Trecho selecionado ▸
====

IMAGINAÇÃO ATIVA: UMA VALIOSA FERRAMENTA NA BUSCA DA INTEGRALIDADE DO SER
Escrito por Alessandra Ribeiro. Postado em Artigos Técnicos
Alessandra Nunes Ribeiro
“A participação secreta do inconsciente no processo da vida está presente sempre e em toda parte, sem que seja preciso procurá-la. O que se procura aqui é a maneira de tornar conscientes os conteúdos do inconsciente que estão sempre prestes a interferir em nossas ações, e, com isto, evitar justamente a intromissão secreta do inconsciente, com suas consequências desagradáveis. ”
Carl G. Jung
INTRODUÇÃO
Tendo em vista a relevância, vastamente estudada e comprovada pela Psicologia Analítica, de confrontarmos os conteúdos do inconsciente e os integrarmos à luz da consciência, o presente artigo se propõe a introduzir reflexões acerca da importância da técnica que foi a principal via de acesso ao inconsciente para o próprio Jung: a imaginação ativa. Ele vivenciou esta técnica principalmente entre os anos de 1913 e 1930, resultando dessa experiência um de seus trabalhos mais importantes - o Livro Vermelho.
Segundo Von Franz (2011), a imaginação ativa resulta em um amadurecimento da personalidade ainda mais intenso e acelerado se comparado com a análise dos sonhos. A autora afirma trata-se de uma maneira dialética de lidar com o inconsciente e diz que Jung descobriu com esta técnica o efeito benéfico que ocorre quando tentamos objetivar conteúdos do inconsciente no estado desperto, nos relacionando conscientemente com eles.

====

Conjunto de dados ▸
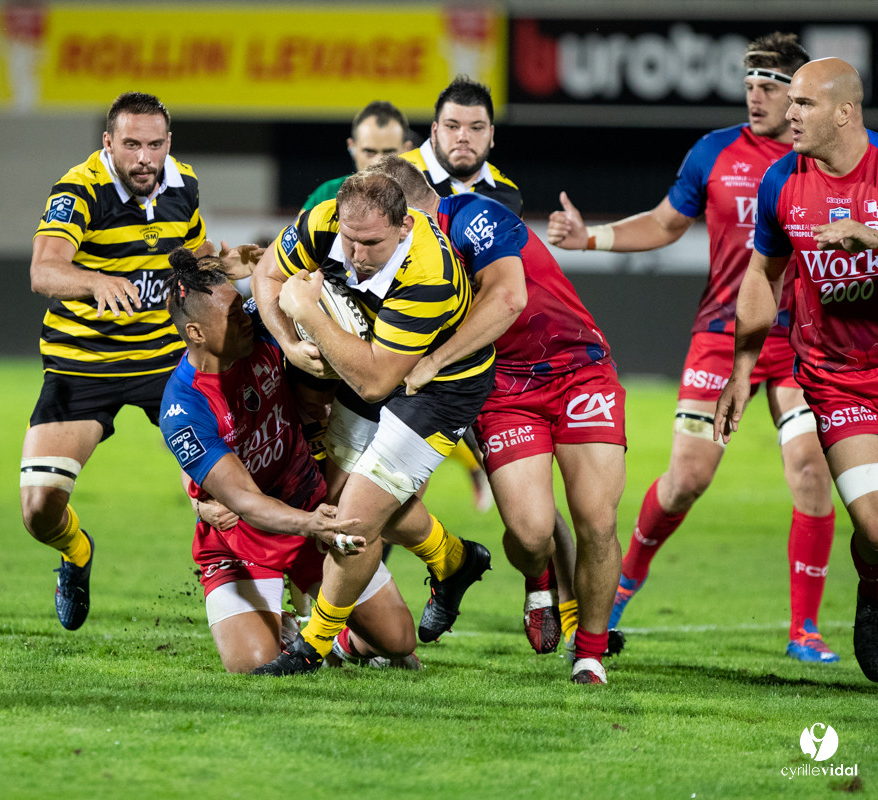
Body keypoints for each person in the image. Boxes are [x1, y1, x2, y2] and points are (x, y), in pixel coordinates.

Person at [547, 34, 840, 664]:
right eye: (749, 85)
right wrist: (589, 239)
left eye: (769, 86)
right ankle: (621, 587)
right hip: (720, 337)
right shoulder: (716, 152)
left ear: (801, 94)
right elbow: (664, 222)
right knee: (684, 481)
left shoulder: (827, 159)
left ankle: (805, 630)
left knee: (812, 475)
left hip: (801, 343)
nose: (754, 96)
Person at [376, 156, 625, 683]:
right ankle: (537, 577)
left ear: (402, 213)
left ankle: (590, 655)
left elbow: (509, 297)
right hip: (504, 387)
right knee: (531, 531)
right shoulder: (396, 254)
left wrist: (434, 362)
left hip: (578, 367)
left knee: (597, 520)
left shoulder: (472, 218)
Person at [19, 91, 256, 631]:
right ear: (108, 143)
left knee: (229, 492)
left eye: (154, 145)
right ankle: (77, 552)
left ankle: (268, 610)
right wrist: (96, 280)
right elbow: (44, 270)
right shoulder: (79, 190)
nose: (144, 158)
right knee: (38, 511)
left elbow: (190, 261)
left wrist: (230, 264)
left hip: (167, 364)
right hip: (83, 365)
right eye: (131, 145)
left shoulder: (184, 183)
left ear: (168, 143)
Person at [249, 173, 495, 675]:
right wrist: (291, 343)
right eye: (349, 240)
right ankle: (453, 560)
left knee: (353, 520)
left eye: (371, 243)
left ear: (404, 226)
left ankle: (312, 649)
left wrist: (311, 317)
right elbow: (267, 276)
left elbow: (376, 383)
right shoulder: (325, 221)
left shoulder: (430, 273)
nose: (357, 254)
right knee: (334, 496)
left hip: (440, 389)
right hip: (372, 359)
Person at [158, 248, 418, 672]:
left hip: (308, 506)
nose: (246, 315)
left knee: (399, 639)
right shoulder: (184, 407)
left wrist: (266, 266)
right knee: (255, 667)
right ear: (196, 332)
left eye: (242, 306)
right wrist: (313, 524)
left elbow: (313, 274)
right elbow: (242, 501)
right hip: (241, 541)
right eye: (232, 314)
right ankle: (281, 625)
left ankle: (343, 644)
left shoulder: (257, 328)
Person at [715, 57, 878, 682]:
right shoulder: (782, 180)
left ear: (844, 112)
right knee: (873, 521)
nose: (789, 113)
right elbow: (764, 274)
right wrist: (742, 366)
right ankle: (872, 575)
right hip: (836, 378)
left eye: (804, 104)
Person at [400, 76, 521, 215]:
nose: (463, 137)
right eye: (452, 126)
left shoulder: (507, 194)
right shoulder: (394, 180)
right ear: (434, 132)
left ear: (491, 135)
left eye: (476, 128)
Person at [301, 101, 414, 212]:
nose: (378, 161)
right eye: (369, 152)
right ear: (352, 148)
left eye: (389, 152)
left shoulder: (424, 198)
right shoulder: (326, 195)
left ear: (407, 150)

====

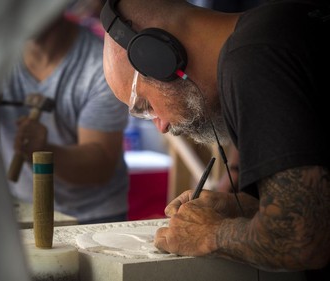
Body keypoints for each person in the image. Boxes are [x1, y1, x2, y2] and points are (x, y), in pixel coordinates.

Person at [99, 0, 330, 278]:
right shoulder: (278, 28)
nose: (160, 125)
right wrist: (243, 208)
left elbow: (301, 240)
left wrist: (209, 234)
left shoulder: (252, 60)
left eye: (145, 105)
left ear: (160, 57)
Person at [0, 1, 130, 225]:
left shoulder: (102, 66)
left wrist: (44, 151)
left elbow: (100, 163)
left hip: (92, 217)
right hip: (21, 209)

====

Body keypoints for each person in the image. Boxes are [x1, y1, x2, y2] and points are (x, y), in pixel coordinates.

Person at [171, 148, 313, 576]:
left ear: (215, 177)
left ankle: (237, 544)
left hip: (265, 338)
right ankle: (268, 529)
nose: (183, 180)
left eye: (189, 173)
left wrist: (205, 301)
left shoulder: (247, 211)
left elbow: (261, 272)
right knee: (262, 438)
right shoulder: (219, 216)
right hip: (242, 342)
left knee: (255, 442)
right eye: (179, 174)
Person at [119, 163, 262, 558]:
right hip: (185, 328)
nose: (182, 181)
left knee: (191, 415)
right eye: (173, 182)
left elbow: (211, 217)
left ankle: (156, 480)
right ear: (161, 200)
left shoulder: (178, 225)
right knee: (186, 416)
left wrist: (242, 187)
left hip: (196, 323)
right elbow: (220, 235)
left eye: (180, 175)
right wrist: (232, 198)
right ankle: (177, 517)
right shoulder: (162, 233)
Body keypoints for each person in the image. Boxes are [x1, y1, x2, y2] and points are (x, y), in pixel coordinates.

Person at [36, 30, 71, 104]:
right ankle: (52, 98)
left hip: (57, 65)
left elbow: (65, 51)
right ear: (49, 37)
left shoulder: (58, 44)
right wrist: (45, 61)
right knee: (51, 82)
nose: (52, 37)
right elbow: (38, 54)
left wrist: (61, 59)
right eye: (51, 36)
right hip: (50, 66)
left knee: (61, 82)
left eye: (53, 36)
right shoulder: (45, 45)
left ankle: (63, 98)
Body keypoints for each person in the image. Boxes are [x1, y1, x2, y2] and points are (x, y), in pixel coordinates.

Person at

====

Instruções ▸
1/ Traduza para o inglês esta frase do texto sobre imaginação ativa: "Segundo Von Franz (2011), a imaginação ativa resulta em um amadurecimento da personalidade ainda mais intenso e acelerado se comparado com a análise dos sonhos."
2/ Por favor, cite literalmente o trecho do texto sobre imaginação ativa que vai de "Segundo Von Franz" a "conscientemente com eles.".

Respostas por tarefa ▸
1/ According to Von Franz (2011), active imagination results in a maturing of the personality that is even more intense and accelerated than dream analysis.

2/
Segundo Von Franz (2011), a imaginação ativa resulta em um amadurecimento da personalidade ainda mais intenso e acelerado se comparado com a análise dos sonhos. A autora afirma trata-se de uma maneira dialética de lidar com o inconsciente e diz que Jung descobriu com esta técnica o efeito benéfico que ocorre quando tentamos objetivar conteúdos do inconsciente no estado desperto, nos relacionando conscientemente com eles.